¿Te ha pasado que te estás quedando profundamente dormido y justo cuando comienzas a soñar, sientes esas ganas de levantarte al baño? No hay nada más molesto que interrumpir el descanso por culpa de la vejiga. A muchas personas les sucede, especialmente cuando pasan de cierta edad, pero no siempre se trata de algo normal o inevitable. Lo cierto es que existen hábitos y pequeños cambios que pueden ayudarte a dormir toda la noche sin tener que levantarte una sola vez a orinar.
Antes de entrar en detalle, vale la pena entender por qué ocurre. Durante el día, los riñones producen más orina porque estamos en movimiento, comiendo, bebiendo y activando nuestro sistema. Pero cuando llega la noche, el cuerpo debería reducir naturalmente esa producción para que podamos descansar. El problema aparece cuando ese equilibrio se altera, ya sea por la alimentación, la hidratación inadecuada, el estrés, o incluso algunas condiciones de salud que afectan la vejiga o la próstata.
📌 IMPORTANTE: El video relacionado a esta historia lo encontrarás al final del artículo.
Levantarse varias veces al baño por la noche se conoce como “nicturia”. Aunque parezca algo menor, dormir interrumpidamente afecta la calidad del descanso, la concentración y hasta el estado de ánimo. Por eso, si te pasa con frecuencia, no deberías acostumbrarte. Hay formas naturales y muy efectivas de reducir el problema.
1. Regula tu consumo de líquidos antes de dormir
Parece obvio, pero mucha gente no lo aplica correctamente. No se trata de dejar de tomar agua del todo, sino de ajustar los horarios.
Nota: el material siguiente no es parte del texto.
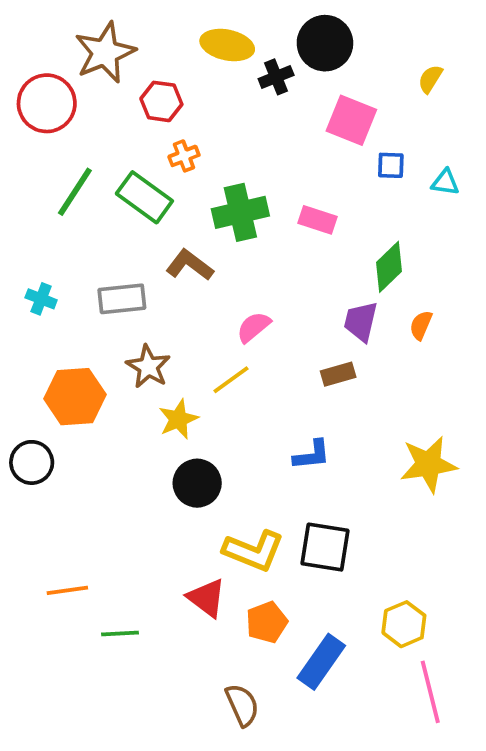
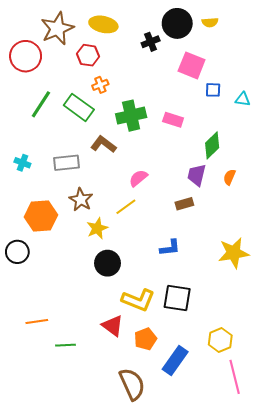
yellow ellipse: (227, 45) -> (103, 24), moved
yellow semicircle: (430, 79) -> (210, 22), moved, turned -126
brown semicircle: (242, 705) -> (132, 384), size x1.4

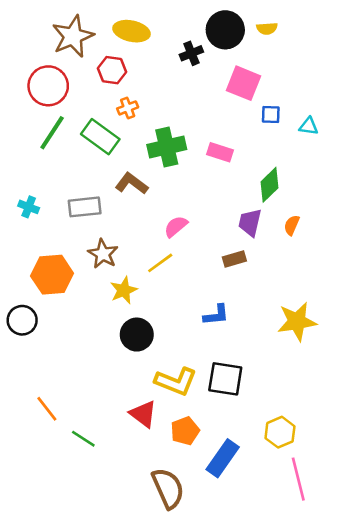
red circle: (26, 56) -> (48, 86), moved
orange line: (37, 322) -> (47, 409), turned 60
green line: (65, 345) -> (83, 439), turned 36

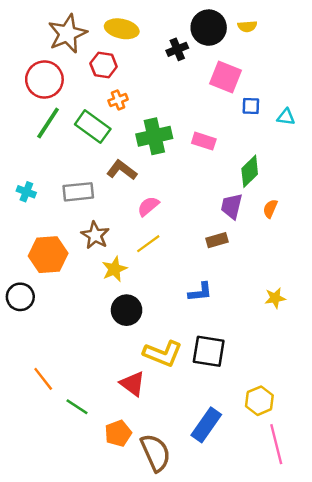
pink semicircle: (176, 226) -> (148, 206), moved
yellow star: (297, 322) -> (275, 298), size x0.6
orange pentagon: (185, 431) -> (118, 433), moved

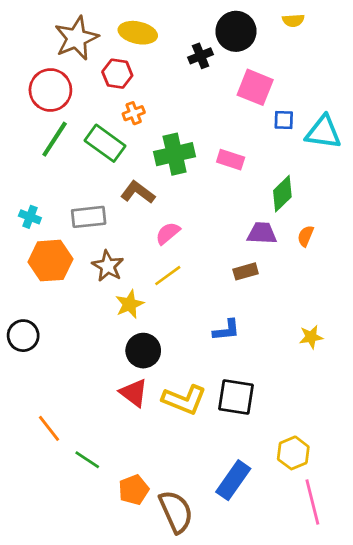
yellow semicircle: (247, 26) -> (293, 20), moved
cyan triangle: (286, 117) -> (323, 132), size x1.8
purple trapezoid: (232, 206) -> (262, 233), turned 80
orange hexagon: (48, 255) -> (50, 261), moved
red triangle: (133, 384) -> (134, 393), moved

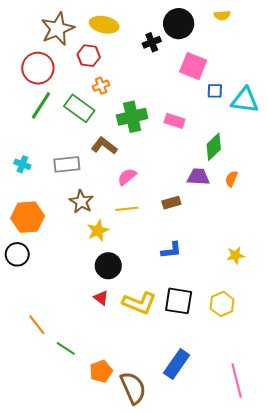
orange hexagon: (50, 261) -> (28, 217), moved
brown rectangle: (246, 271) -> (171, 203), moved
yellow line: (168, 276) -> (127, 209), turned 30
red triangle: (134, 393) -> (101, 298), size x0.7
yellow hexagon: (293, 453) -> (222, 304), moved

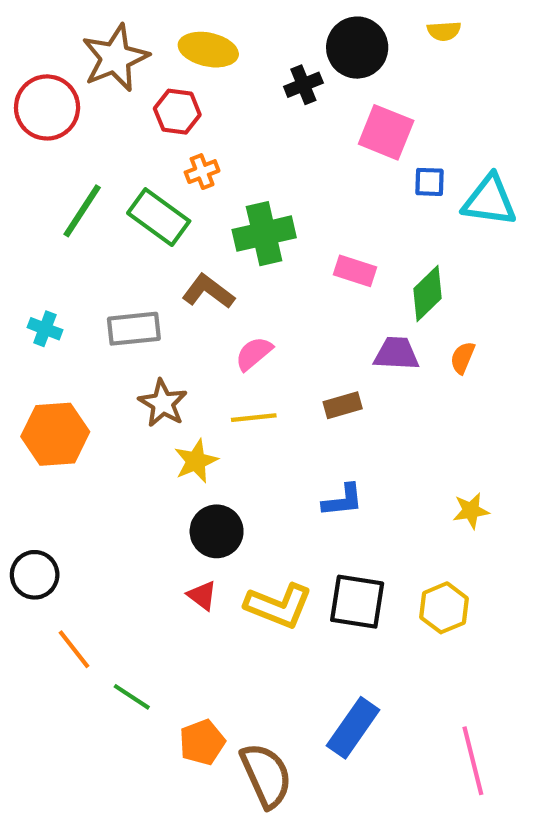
red circle: (38, 68) -> (47, 107), moved
pink rectangle: (174, 121) -> (355, 271), moved
black circle: (17, 254) -> (35, 575), moved

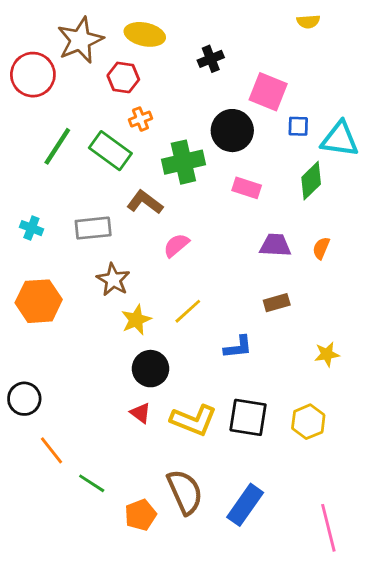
black circle: (357, 48) -> (232, 131), moved
green diamond: (427, 294) -> (311, 181), moved
brown rectangle: (343, 405) -> (277, 303), moved
yellow line: (254, 418) -> (188, 311), moved, turned -36
brown semicircle: (266, 775) -> (185, 492), moved

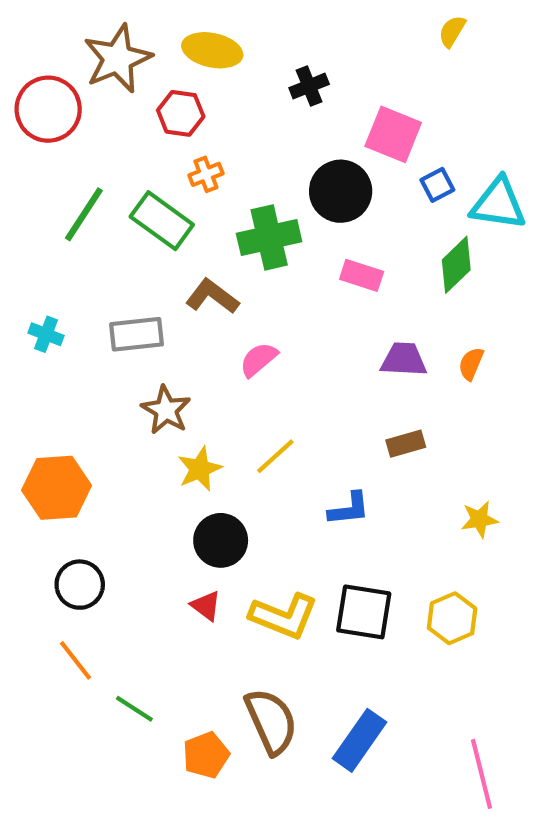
yellow semicircle: (308, 22) -> (452, 31), turned 125
blue square: (298, 126) -> (437, 185), turned -30
orange hexagon: (39, 301) -> (57, 488), moved
black circle: (24, 399) -> (80, 585), moved

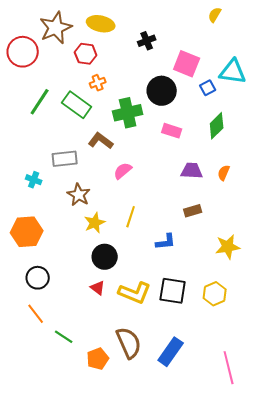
cyan triangle: (498, 204) -> (233, 72), moved
cyan cross: (46, 334) -> (34, 180), moved
yellow line: (275, 456) -> (131, 217), turned -30
yellow star: (479, 519) -> (228, 247), size x1.4

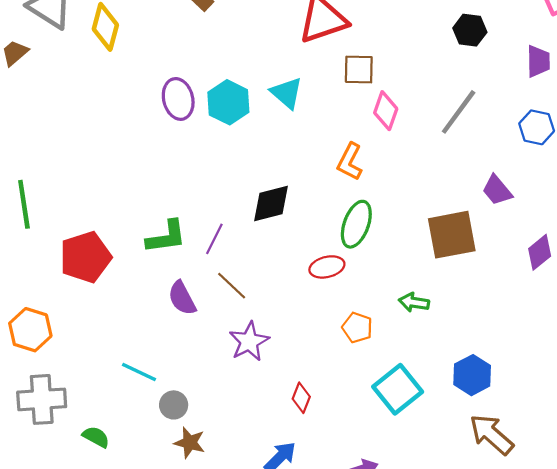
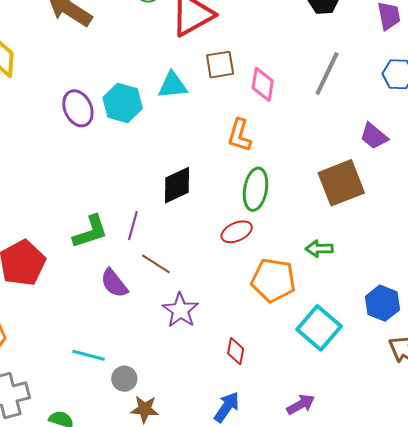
brown square: (359, 70) -> (220, 65), moved
cyan triangle: (287, 93) -> (172, 85), turned -36
orange pentagon: (357, 328) -> (273, 280), size x1.6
Lo ideal es hidratarte bien durante el día y disminuir el consumo de líquidos dos o tres horas antes de acostarte. Si te da sed en la noche, toma apenas unos sorbos, no un vaso entero.
2. Evita las bebidas que irritan la vejiga
El café, el té negro, el alcohol, los refrescos y las bebidas energéticas tienen un efecto diurético o irritante sobre la vejiga. Consumirlos por la tarde o en la noche puede provocar que produzcas más orina y tengas que levantarte varias veces. Cambia esos líquidos por agua o infusiones suaves, como manzanilla o valeriana.
3. Revisa tu consumo de sal
El exceso de sodio hace que el cuerpo retenga líquidos durante el día y luego los libere por la noche. Es decir, mientras duermes, el organismo busca equilibrarse y por eso necesitas ir al baño. Si reduces la sal en las comidas y evitas los alimentos ultraprocesados, notarás una gran diferencia en pocos días.